Matthes & Seitz. 2020. 228 S., 22,00 €
Blumen und Kinder: Das waren die Lebensthemen der Hamburger Reformpädagogin Alma de l’Aigle. Ihr besonderes Augenmerk galt der Sonderpädagogik für Lernbehinderte. Der Deutsche Kinderschutzbund wurde von ihr mitbegründet. So leidenschaftlich wie die Liebe zu Kindern war die zu Gärten. Der 8.000 Quadratmeter große Garten, den der Vater angelegt hatte, prägte ihre Kindheit – und ihr weiteres Leben. Von dieser Kindheit erzählt sie in dem Buch „Ein Garten“, das der Matthes & Seitz-Verlag in seiner schönen „Naturkunden“-Reihe neu verlegt hat. Wer mit seinem Garten lebt, der folgt dem Rhythmus der Jahreszeiten besonders intensiv. Der Ziergarten braucht das ästhetische Auge, der Nutzgarten die umsichtig planende und agierende Gärtnerin. Es gibt viel zu lernen in diesem Buch, Gartenwissen, aber auch Vorratshaltung und Küchentipps gehören dazu. Alma de l’Aigle findet für all das eine Sprache, die auf einzigartige Weise das eigene Gemüt zur Ruhe kommen und den Wunsch nach einem Leben im Einklang mit einem Garten – vielleicht auch im vorgerückten Lebensalter – groß werden lässt.

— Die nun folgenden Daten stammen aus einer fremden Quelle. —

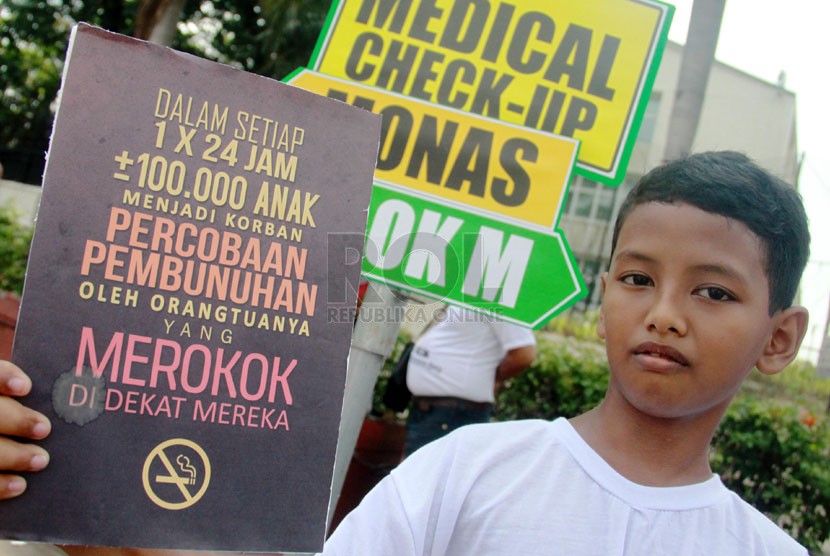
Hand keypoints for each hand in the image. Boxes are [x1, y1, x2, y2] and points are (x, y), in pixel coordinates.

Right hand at [0, 360, 50, 498]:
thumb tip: (71, 396)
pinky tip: (20, 485)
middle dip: (14, 420)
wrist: (3, 438)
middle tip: (45, 428)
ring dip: (12, 455)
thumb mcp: (14, 405)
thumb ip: (23, 402)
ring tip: (42, 459)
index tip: (27, 388)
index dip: (3, 377)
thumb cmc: (14, 423)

Zürich: Diogenes. 250 S., 22,00 €
Lust auf einen Ausflug an den Laacher See? Und ins Kloster Maria Laach? An der Seite von Moritz Hegers Protagonist Lukas, seit 16 Jahren Benediktiner im traditionsreichen Kloster, lernen wir als LeserInnen gleichsam eine Innensicht des Klosterlebens kennen, das vorwiegend von betagten Mönchen geprägt wird, aber auch des jungen Mönchs Lukas, der eine Art Midlifekrise erlebt, aus der er sich bei seinen täglichen Schwimmrunden im Laacher See zu befreien versucht. Die greisen Mitbrüder wünschen sich Lukas als künftigen Leiter der Klostergemeinschaft. Aber will und kann er das? Dass sein Freund Andreas aus dem Kloster ausgetreten ist und eine Familie gegründet hat, stürzt auch Lukas in ernste Zweifel. Und dann begegnet ihm auch noch Sarah, eine junge Frau, die den Mönch und Mann herausfordert… Moritz Heger hat einen sehr besonderen Roman geschrieben mit einem heute eher ungewöhnlichen Protagonisten, einer eindringlichen Sprache im Stil eines fortgesetzten inneren Monologs – und einer stimmungsvollen Szenerie, die wieder einmal zu besuchen man sich nach der Lektüre unbedingt wünscht.